Architectural Archives

Posted January 22, 2018
  • Kahn's model of the National Assembly Building in Bangladesh, from the Louis I. Kahn Collection of the Architectural Archives

  • Former Kahn associates Vince Rivera (left) and Henry Wilcots (right) discuss the strategy for the model’s conservation.

A Kahn Model Receives a Gentle Makeover

Standing resolute in the midst of repeated bombing and strafing during the Bangladesh Liberation War of 1971, the “half-poured concrete walls of the Assembly Building stood roofless and incomplete, looking less like a building under construction than an ancient pile of stones that had long-been abandoned,” writes Wendy Lesser in You Say to Brick, her recent biography of Louis Kahn. In fact, she continues, perhaps the building emerged “relatively unscathed because it already looked like a ruin.”

Today, in a renovated warehouse in Brewerytown, the same could be said of monochromatic sketch model that Kahn’s office made of the Bangladeshi capital complex some 50 years ago. “This wasn’t for presentation,” says Vince Rivera, an architect who worked in the office at the time. “It was just an evolution of his thinking, a way to breathe his sketches into existence. To add detail or color would have been too advanced.”

Rivera and Henry Wilcots, the architect responsible for seeing the project through to completion after Kahn died suddenly in 1974, have come here to talk with Adam Jenkins, a conservator, and William Whitaker, curator and collections manager of the Architectural Archives at PennDesign, about the making and meaning of the model. Such iterations were tinkered with, photographed, and then stored, but never with much care. “This thing just laid around the office collecting dust until Lou came up with another idea,” laughs Wilcots.

Neatly arranged over a mottled clay surface that represents the 200-acre site, crude materials like plasticine, lichen, and wax paper were formed into tiny buildings, trees, and water features.

But Whitaker’s attention was drawn to the work as he prepared other pieces for a Kahn retrospective organized by the Vitra Design Museum in Germany and shown in Philadelphia at the Fabric Workshop and Museum this Fall.

Might it be time that it emerged from the shadows, he wondered?

“This model is an incredibly important part of the design process, revealing the creative mind at work, and Kahn’s was particularly interesting,” says Whitaker. The Kahn Collection has been sustained by many generous supporters over the decades; in the case of the model, Gerry Willoughby and his daughter Mieko have underwritten its conservation.

Neatly arranged over a mottled clay surface that represents the 200-acre site, crude materials like plasticine, lichen, and wax paper were formed into tiny buildings, trees, and water features.

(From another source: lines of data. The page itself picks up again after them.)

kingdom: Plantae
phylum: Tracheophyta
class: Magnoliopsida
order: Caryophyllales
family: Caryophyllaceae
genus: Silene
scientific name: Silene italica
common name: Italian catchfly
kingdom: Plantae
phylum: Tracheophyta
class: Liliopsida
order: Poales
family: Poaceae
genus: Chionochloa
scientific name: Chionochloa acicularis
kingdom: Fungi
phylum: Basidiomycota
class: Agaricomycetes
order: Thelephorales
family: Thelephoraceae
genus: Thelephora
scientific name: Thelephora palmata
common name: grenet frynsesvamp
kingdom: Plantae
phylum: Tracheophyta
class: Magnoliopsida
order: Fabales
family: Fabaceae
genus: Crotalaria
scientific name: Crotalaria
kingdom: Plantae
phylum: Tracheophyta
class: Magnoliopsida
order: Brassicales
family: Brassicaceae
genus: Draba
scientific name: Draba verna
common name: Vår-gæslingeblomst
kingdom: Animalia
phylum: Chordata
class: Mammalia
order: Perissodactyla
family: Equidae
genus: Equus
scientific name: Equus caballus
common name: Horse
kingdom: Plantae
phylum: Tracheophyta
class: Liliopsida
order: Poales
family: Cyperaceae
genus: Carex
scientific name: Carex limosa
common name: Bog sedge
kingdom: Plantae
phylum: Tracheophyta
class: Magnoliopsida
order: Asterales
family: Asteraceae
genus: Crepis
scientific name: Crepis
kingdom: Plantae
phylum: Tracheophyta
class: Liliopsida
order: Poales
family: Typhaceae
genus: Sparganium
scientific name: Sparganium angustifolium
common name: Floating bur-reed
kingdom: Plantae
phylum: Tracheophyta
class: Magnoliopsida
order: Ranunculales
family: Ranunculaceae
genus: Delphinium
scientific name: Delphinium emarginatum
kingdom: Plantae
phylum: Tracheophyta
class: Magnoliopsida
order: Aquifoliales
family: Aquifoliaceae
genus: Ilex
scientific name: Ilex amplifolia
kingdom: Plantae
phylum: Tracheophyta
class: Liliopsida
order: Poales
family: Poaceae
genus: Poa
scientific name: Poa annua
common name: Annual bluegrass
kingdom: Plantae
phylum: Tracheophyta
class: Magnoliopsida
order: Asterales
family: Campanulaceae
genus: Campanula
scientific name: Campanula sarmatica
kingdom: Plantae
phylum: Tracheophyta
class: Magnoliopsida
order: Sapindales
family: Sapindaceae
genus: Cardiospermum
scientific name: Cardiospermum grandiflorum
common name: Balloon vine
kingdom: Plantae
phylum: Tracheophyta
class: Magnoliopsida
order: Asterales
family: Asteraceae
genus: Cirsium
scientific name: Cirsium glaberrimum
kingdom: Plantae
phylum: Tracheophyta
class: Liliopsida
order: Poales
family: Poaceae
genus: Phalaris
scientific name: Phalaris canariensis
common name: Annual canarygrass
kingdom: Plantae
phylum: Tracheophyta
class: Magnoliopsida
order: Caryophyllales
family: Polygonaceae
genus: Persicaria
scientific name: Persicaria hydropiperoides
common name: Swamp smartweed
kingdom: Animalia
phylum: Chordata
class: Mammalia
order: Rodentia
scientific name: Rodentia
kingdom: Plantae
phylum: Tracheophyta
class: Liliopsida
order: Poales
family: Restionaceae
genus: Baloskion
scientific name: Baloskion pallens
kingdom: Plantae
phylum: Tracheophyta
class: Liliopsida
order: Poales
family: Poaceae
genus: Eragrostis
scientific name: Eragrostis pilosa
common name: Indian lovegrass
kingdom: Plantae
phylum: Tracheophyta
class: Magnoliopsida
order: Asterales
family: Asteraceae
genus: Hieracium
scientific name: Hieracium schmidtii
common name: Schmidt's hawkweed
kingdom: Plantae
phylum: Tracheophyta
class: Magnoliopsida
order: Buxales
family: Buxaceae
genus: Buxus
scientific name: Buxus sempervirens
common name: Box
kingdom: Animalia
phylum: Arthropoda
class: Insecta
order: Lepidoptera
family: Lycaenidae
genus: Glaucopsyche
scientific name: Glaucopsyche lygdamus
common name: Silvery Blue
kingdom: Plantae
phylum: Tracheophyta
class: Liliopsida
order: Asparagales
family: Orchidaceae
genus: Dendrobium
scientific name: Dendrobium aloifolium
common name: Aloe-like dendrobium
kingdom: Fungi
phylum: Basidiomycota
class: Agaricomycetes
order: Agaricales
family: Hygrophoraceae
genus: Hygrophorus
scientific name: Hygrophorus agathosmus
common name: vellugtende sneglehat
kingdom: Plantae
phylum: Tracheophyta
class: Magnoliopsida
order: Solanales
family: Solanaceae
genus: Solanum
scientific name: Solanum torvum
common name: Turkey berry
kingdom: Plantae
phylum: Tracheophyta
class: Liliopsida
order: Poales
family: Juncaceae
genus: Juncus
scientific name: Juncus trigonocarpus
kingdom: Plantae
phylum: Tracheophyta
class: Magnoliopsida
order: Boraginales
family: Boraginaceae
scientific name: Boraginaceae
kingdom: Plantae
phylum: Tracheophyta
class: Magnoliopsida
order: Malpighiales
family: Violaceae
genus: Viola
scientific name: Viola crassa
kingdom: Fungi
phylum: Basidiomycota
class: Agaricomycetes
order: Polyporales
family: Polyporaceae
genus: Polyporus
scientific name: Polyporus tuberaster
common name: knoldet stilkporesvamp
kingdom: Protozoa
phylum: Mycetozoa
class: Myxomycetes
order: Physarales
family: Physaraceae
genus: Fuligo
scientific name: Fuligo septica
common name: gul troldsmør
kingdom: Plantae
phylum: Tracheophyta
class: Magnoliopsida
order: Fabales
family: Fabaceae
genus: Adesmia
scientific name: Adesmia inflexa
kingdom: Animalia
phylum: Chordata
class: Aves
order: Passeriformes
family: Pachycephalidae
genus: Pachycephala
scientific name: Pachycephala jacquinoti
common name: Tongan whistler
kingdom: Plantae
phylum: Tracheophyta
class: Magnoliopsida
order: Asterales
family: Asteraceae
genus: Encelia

Bits of the plasticine are missing, the lichen has long gone brittle, and the paper, never as crisp and fresh as architect’s trace, is yellowed and stained.

Jenkins has a lot of questions.

“There are several structures that have separated and are in pieces over there,” he says pointing to a table where a handful of arches and blocks sit forlornly. “I’d like to know how they were constructed.”

“You just slice the clay with wire,” says Rivera. “Then you have a slab and you take the drawing and put it on top and you punch it out.”

“It looks like most of the things are pinned down— is there any other adhesive that was used in the process?”

“Well you wet it—“

“With water?” 

“No, I used to lick it!” 

“And what did you use to adhere the lichen?”

“Goo. It’s a yellowish glue that you dip the lichen into,” chimes in Wilcots.

“You had to roll it,” adds Rivera. “I invented that.”

“You invented that?” Wilcots responds, with a hint of bemusement.

Although Jenkins observes that the model is in “very good shape given its age and what it’s made from,” he’s aware that the piece could use a gentle makeover. At Whitaker’s request, he has already stabilized the piece’s plywood base to correct some sagging and given the model a light vacuuming to remove surface dust.

“My first priority has been to get it in a condition that it can be made ready for exhibition,” Whitaker says. Now, further decisions need to be made: should Jenkins submit the model to a deeper cleaning, should he upright a stand of decimated trees? Which  building pieces should he rebuild, which should he patch, which should he leave alone?

At a scale of 1:200, much of the damage is hard to see.

Soon a consensus emerges. Since, as Wilcots recalls, this was the model—and the project —“that never stopped,” its decay, reconfigurations, and expansions should be acknowledged. “We don’t want it to be perfect,” concurs Whitaker. “This is just the material expressing itself.” Jenkins suggests one more gentle dusting, some rebuilding of missing pieces, and patching of the most obvious nicks and scrapes.

The conviviality in the room makes it easy to forget that nothing about this gathering is routine.

Whitaker reflects, “Having access to people who were actually there with Kahn, who can tell his story, is invaluable not just to the conservator, but to all of us.”